**** Exercise data ****
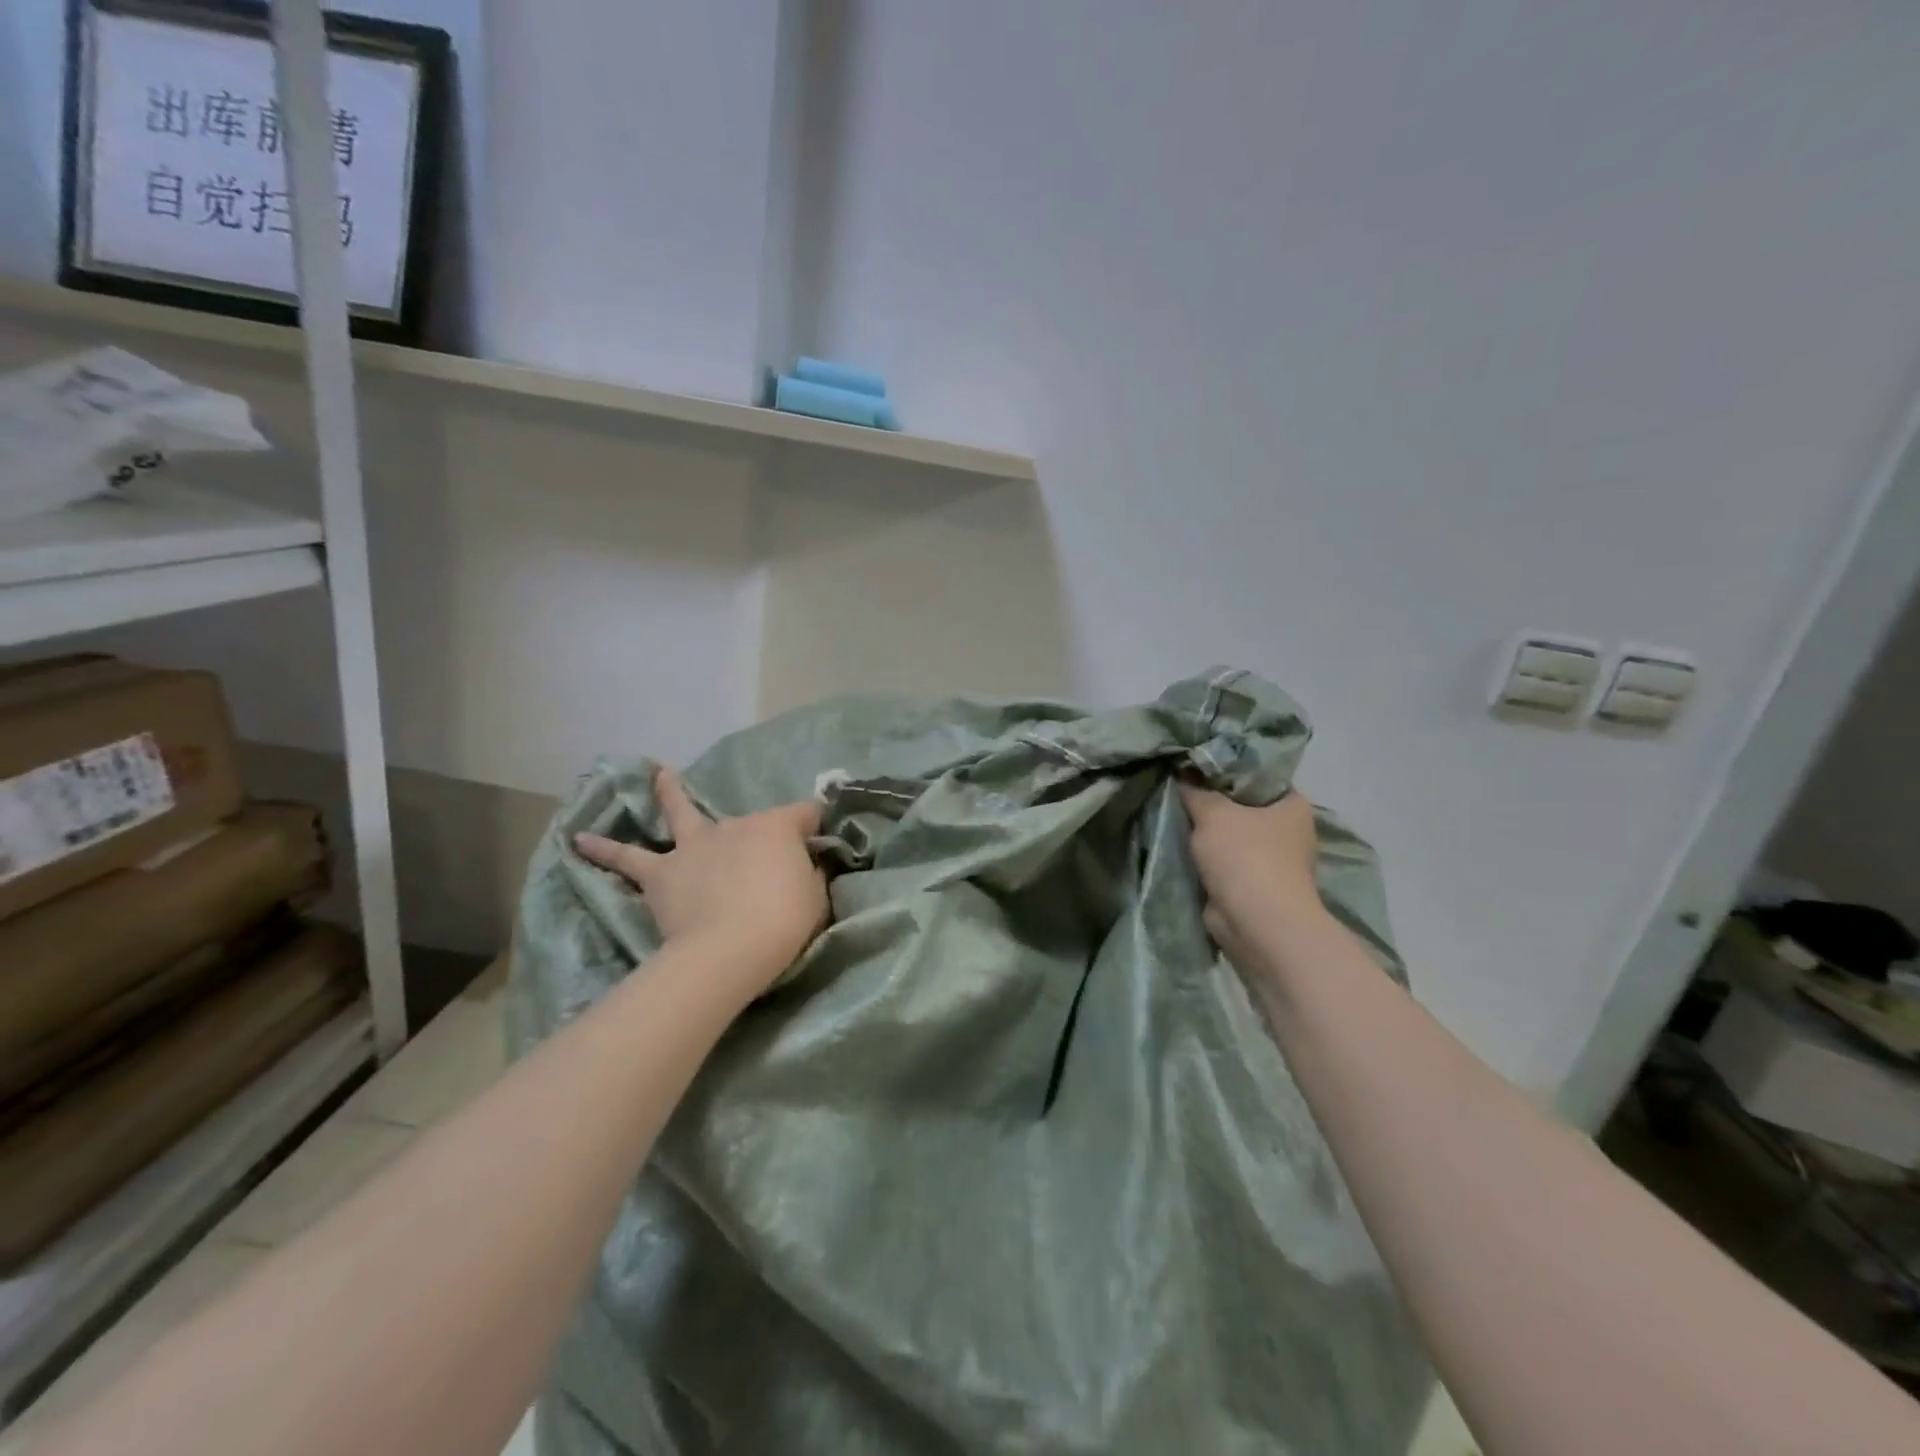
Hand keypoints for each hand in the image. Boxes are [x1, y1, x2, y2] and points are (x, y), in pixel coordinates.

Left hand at [575, 767, 827, 987]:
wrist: (731, 948)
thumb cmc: (784, 920)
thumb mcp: (816, 895)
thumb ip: (808, 874)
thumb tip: (804, 866)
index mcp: (776, 827)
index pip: (805, 813)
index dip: (816, 824)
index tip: (822, 838)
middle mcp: (735, 826)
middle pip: (750, 820)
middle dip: (760, 832)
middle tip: (766, 854)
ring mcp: (695, 847)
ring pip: (680, 814)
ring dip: (669, 793)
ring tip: (656, 774)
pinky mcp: (663, 874)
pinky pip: (628, 859)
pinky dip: (604, 849)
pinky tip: (579, 840)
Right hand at [1179, 784, 1328, 954]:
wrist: (1257, 924)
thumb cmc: (1245, 857)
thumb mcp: (1212, 812)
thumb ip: (1194, 791)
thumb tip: (1181, 776)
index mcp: (1293, 803)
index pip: (1256, 774)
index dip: (1224, 767)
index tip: (1193, 765)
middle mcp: (1288, 829)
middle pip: (1241, 804)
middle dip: (1210, 800)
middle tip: (1177, 787)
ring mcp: (1272, 859)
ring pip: (1229, 834)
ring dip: (1205, 831)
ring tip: (1172, 812)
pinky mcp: (1253, 884)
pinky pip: (1223, 861)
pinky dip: (1205, 857)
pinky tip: (1178, 843)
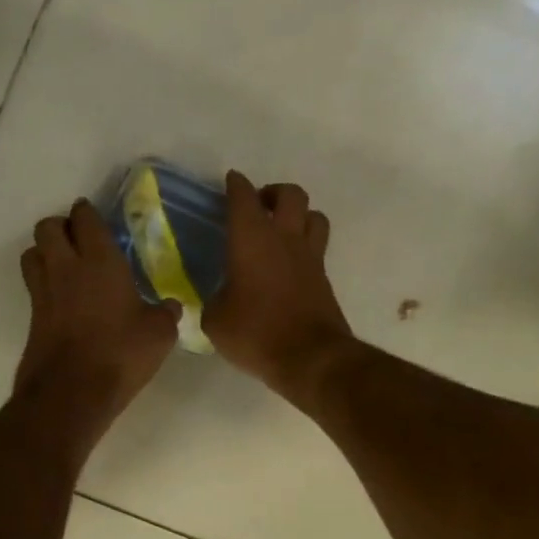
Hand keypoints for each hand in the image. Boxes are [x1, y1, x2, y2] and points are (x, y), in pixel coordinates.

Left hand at [15, 199, 180, 434]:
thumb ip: (165, 313)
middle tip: (80, 239)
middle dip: (61, 226)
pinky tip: (65, 298)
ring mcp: (44, 292)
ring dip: (45, 252)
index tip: (95, 217)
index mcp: (99, 261)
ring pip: (32, 253)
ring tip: (66, 264)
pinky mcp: (33, 317)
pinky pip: (33, 285)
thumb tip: (170, 306)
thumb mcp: (159, 334)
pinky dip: (44, 282)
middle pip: (47, 227)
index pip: (84, 219)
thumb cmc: (120, 353)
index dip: (87, 213)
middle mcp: (66, 268)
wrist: (71, 393)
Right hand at [203, 172, 354, 402]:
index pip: (243, 197)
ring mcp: (310, 257)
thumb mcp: (216, 320)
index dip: (236, 185)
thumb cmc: (256, 333)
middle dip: (274, 192)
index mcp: (252, 238)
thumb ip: (213, 300)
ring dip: (299, 215)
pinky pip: (318, 247)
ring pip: (314, 215)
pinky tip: (290, 264)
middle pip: (291, 194)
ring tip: (282, 231)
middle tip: (259, 207)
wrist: (310, 358)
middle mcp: (285, 238)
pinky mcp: (324, 278)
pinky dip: (305, 246)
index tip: (231, 181)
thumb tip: (218, 298)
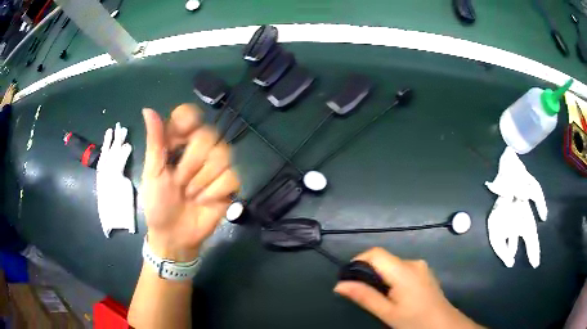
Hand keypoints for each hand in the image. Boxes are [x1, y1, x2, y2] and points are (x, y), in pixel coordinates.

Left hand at [141, 104, 239, 261]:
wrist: (174, 236)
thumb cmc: (157, 204)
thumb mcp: (152, 173)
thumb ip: (155, 142)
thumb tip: (147, 109)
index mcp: (177, 143)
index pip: (188, 115)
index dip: (187, 123)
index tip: (178, 141)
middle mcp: (198, 149)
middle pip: (209, 135)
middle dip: (191, 164)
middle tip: (179, 182)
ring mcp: (215, 166)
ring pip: (223, 154)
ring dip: (202, 180)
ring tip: (191, 195)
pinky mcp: (228, 184)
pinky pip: (231, 175)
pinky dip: (215, 191)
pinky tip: (205, 201)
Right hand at [334, 248, 482, 328]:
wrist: (443, 324)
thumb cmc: (414, 320)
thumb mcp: (387, 312)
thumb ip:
****
Required work
Look over the entries above and count the lines where the word "Right" appears, then report only that count.

Answer space
3